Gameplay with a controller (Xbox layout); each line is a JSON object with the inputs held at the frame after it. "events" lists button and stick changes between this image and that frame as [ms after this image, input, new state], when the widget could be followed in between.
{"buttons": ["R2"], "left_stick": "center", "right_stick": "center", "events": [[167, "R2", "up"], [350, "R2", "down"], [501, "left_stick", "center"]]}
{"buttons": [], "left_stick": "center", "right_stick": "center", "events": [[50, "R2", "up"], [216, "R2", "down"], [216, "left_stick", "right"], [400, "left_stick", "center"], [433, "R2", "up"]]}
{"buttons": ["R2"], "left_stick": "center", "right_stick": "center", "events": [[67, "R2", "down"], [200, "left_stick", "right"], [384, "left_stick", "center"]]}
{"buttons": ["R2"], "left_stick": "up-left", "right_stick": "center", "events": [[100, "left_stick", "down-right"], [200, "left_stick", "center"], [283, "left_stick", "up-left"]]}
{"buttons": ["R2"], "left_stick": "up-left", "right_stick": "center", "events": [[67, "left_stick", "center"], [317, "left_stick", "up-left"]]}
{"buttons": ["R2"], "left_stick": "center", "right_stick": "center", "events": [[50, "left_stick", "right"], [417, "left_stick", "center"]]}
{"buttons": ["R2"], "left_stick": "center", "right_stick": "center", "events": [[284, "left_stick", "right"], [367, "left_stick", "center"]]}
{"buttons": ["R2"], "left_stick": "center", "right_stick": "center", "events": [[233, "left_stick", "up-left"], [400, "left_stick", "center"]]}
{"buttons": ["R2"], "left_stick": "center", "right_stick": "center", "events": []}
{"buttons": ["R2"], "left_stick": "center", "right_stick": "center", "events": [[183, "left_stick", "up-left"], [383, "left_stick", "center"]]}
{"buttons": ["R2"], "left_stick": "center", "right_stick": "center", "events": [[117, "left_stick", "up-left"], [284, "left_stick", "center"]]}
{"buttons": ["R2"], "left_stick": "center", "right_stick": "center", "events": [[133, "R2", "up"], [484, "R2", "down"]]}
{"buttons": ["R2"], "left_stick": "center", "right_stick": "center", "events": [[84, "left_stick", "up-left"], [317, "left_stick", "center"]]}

_ _ _ _

→ **Exercise directions**: Among the lines of the records above, count those containing the word "down", then give the number by itself.

→ **Task response**: 5